=== EXERCISE DIRECTIONS ===
Reproduce every line of the listing below verbatim, keeping the original order and line breaks.

=== GIVEN INFORMATION ===
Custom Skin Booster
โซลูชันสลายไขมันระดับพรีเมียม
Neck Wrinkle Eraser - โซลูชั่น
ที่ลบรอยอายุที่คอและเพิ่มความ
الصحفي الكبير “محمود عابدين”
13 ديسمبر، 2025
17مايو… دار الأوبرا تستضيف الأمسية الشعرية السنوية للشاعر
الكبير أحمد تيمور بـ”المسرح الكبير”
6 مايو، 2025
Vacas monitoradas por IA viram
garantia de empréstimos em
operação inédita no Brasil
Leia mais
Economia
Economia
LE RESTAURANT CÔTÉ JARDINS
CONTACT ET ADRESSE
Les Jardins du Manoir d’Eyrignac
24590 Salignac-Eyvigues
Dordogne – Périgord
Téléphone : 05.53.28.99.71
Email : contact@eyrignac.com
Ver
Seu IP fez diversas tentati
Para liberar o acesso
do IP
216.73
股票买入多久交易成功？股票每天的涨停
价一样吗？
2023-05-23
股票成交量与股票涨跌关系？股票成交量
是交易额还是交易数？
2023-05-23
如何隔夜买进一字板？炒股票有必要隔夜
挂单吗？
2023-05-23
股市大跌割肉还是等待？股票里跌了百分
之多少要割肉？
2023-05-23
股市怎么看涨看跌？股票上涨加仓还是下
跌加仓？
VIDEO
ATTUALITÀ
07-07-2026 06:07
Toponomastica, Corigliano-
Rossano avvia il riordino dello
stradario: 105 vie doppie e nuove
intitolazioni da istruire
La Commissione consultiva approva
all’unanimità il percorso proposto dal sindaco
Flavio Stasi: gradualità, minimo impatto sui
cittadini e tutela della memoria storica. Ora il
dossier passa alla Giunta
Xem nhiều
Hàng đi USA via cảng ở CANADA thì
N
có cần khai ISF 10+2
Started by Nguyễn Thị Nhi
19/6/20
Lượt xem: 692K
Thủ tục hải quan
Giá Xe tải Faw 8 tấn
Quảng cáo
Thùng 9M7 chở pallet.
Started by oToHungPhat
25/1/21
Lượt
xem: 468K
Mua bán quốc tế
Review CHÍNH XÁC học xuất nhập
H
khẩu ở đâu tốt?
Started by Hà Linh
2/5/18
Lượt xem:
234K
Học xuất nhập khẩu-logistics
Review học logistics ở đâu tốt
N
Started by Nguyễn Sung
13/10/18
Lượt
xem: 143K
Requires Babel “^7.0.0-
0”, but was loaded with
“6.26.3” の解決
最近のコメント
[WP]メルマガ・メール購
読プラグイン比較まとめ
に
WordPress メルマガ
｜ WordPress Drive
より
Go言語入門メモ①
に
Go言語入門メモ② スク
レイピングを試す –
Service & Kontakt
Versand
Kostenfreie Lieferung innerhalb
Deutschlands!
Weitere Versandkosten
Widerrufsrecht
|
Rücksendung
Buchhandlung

=== ANSWER TO THIS TASK ===
Custom Skin Booster
โซลูชันสลายไขมันระดับพรีเมียม
Neck Wrinkle Eraser - โซลูชั่น
ที่ลบรอยอายุที่คอและเพิ่มความ
الصحفي الكبير “محمود عابدين”
13 ديسمبر، 2025
17مايو… دار الأوبرا تستضيف الأمسية الشعرية السنوية للشاعر
الكبير أحمد تيمور بـ”المسرح الكبير”
6 مايو، 2025
Vacas monitoradas por IA viram
garantia de empréstimos em
operação inédita no Brasil
Leia mais
Economia
Economia
LE RESTAURANT CÔTÉ JARDINS
CONTACT ET ADRESSE
Les Jardins du Manoir d’Eyrignac
24590 Salignac-Eyvigues
Dordogne – Périgord
Téléphone : 05.53.28.99.71
Email : contact@eyrignac.com
Ver
Seu IP fez diversas tentati
Para liberar o acesso
do IP
216.73
股票买入多久交易成功？股票每天的涨停
价一样吗？
2023-05-23
股票成交量与股票涨跌关系？股票成交量
是交易额还是交易数？
2023-05-23
如何隔夜买进一字板？炒股票有必要隔夜
挂单吗？
2023-05-23
股市大跌割肉还是等待？股票里跌了百分
之多少要割肉？
2023-05-23
股市怎么看涨看跌？股票上涨加仓还是下
跌加仓？
VIDEO
ATTUALITÀ
07-07-2026 06:07
Toponomastica, Corigliano-
Rossano avvia il riordino dello
stradario: 105 vie doppie e nuove
intitolazioni da istruire
La Commissione consultiva approva
all’unanimità il percorso proposto dal sindaco
Flavio Stasi: gradualità, minimo impatto sui
cittadini e tutela della memoria storica. Ora il
dossier passa alla Giunta
Xem nhiều
Hàng đi USA via cảng ở CANADA thì
N
có cần khai ISF 10+2
Started by Nguyễn Thị Nhi
19/6/20
Lượt xem: 692K
Thủ tục hải quan
Giá Xe tải Faw 8 tấn
Quảng cáo
Thùng 9M7 chở pallet.
Started by oToHungPhat
25/1/21
Lượt
xem: 468K
Mua bán quốc tế
Review CHÍNH XÁC học xuất nhập
H
khẩu ở đâu tốt?
Started by Hà Linh
2/5/18
Lượt xem:
234K
Học xuất nhập khẩu-logistics
Review học logistics ở đâu tốt
N
Started by Nguyễn Sung
13/10/18
Lượt
xem: 143K
Requires Babel “^7.0.0-
0”, but was loaded with
“6.26.3” の解決
最近のコメント
[WP]メルマガ・メール購
読プラグイン比較まとめ
に
WordPress メルマガ
｜ WordPress Drive
より
Go言語入門メモ①
に
Go言語入門メモ② スク
レイピングを試す –
Service & Kontakt
Versand
Kostenfreie Lieferung innerhalb
Deutschlands!
Weitere Versandkosten
Widerrufsrecht
|
Rücksendung
Buchhandlung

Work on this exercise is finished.